For more information, contact: John Finn
Phone: 330-263-2145

FOR IMMEDIATE RELEASE

FEBRUARY 20, 2003
Katherine Hawley

WOOSTER, Ohio - Katherine Hawley, Gillespie Visiting Professor of Philosophy at The College of Wooster, will present "Cloning, Immortality, and the Self" at a free public lecture on Wednesday, Feb. 26, at 7:30 p.m. in Room 205 of Scovel Hall (944 College Mall).

Hawley will go beyond the ethical debate on human cloning and focus on some of the deep questions about how it might affect one's identity and uniqueness. "Suppose you were cloned, and your clone outlived you," says Hawley. "Would this be a kind of life after death? What if your clone decided to kill you off early? Would it be murder or suicide?

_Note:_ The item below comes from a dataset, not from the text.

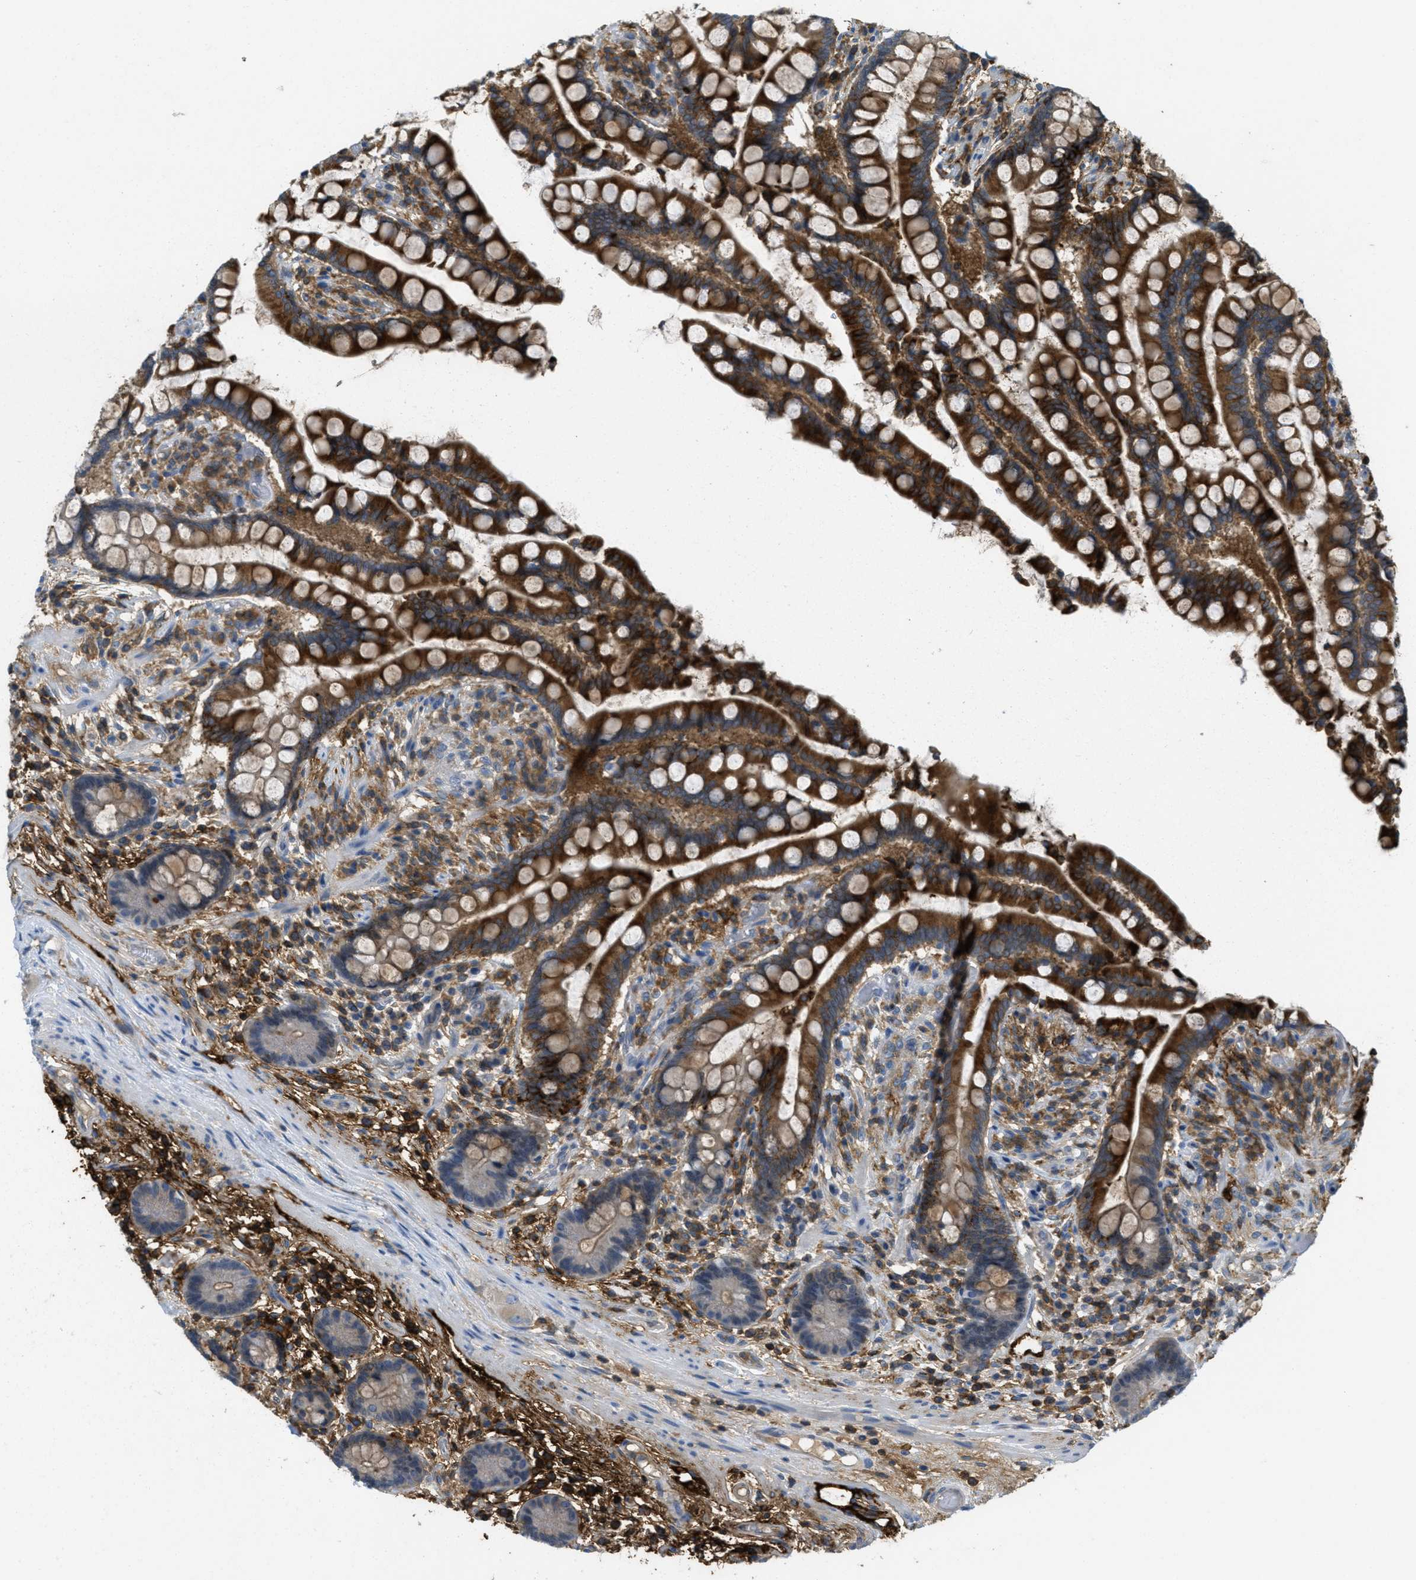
{"staining": {"intensity": "negative", "quantity": "none", "location": "none"}, "tissue": "colon", "cell_type": "Endothelial cells", "image_type": "normal", "snomed": [{"axis": "morphology", "description": "Normal tissue, NOS"}, {"axis": "topography", "description": "Colon"}], "caption": "This is a micrograph of IHC staining of benign colon, which shows no positivity in endothelial cells.", "gene": "GRIK2", "patient": {"sex": "male", "age": 73}}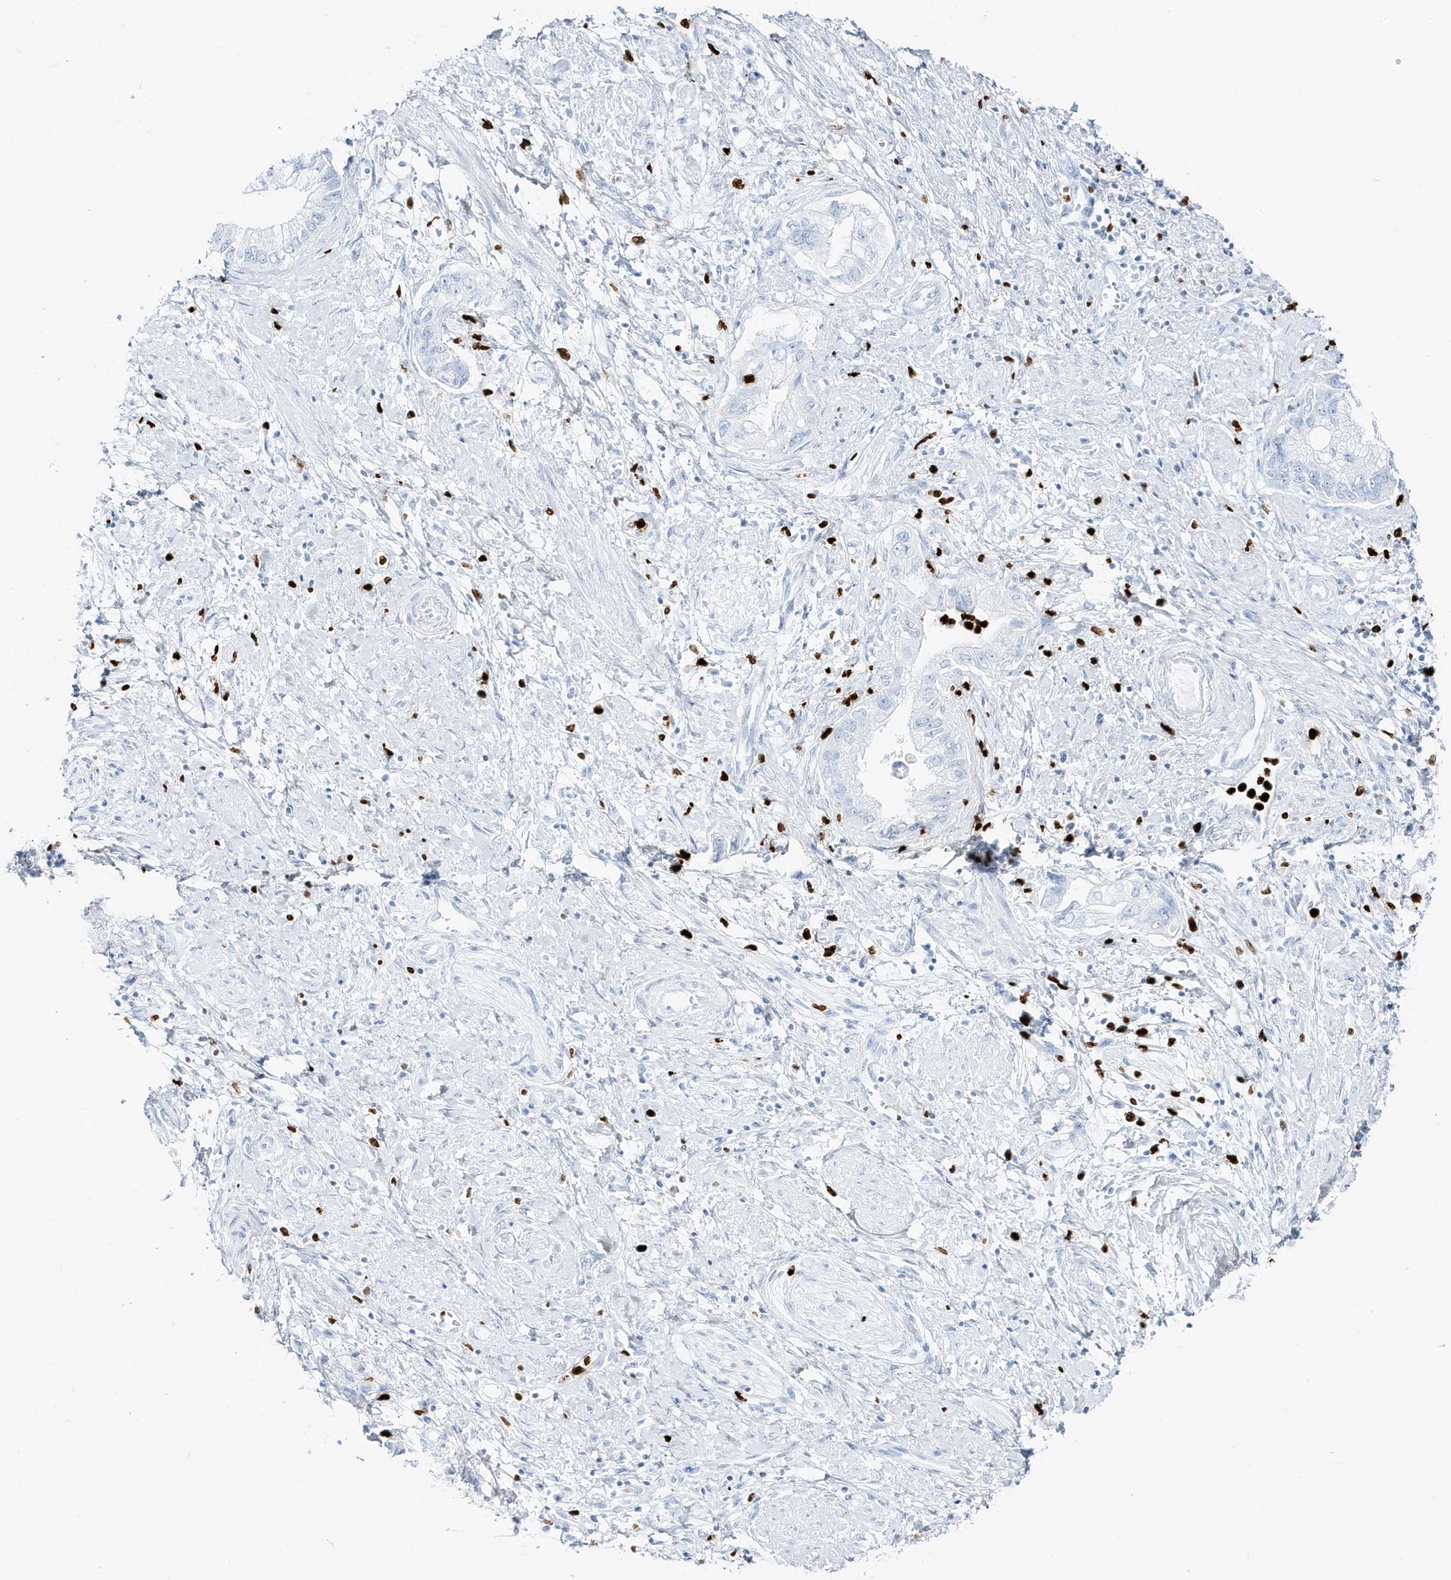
{"staining": {"intensity": "negative", "quantity": "none", "location": "none"}, "tissue": "pancreatic cancer", "cell_type": "Tumor cells", "image_type": "cancer", "snomed": [{"axis": "morphology", "description": "Adenocarcinoma, NOS"}, {"axis": "topography", "description": "Pancreas"}], "caption": "Tumor cells are negative for protein expression in human pancreatic adenocarcinoma.", "gene": "MNDA", "patient": {"sex": "female", "age": 73}}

"Some of those who want to produce cloned children see cloning as a first step to eternal life," adds Hawley. "In fact, cultists foresee a future in which you will be able to transfer your memory and character into your clone. If this happens, they say, you will eventually achieve immortality, passing from body to body down the generations, just as computer programs pass from machine to machine."

In her address, Hawley will argue that this vision of immortality through cloning is mistaken. She will make the case that this point of view rests on confused ideas of what human identity really is, and of what we hope for when we hope for our own survival.

Hawley, professor of philosophy at St. Andrews University in Scotland, specializes in the study of metaphysics, epistemology, and the philosophy of science. She is the author of How Things Persist (Oxford University Press, 2001) and deputy editor of The British Journal for the Philosophy of Science, where she is primarily responsible for book reviews. Currently, she is working on questions about the relationship between philosophy and science. She teaches critical thinking, formal logic, and early modern philosophy, as well as philosophy of science, philosophy of physics, epistemology, and metaphysics.

The Gillespie Visiting Professorship was endowed in 1958 by Mabel Lindsay Gillespie of Pittsburgh in memory of her parents, Anna Randolph Darlington Gillespie and David Lindsay Gillespie. This endowment brings to Wooster a professor from outside the United States to take the place of a member of the faculty who is on research or sabbatical leave. In recognition of the College's long association with Scotland, the professorship is normally held by a member of one of the Scottish universities.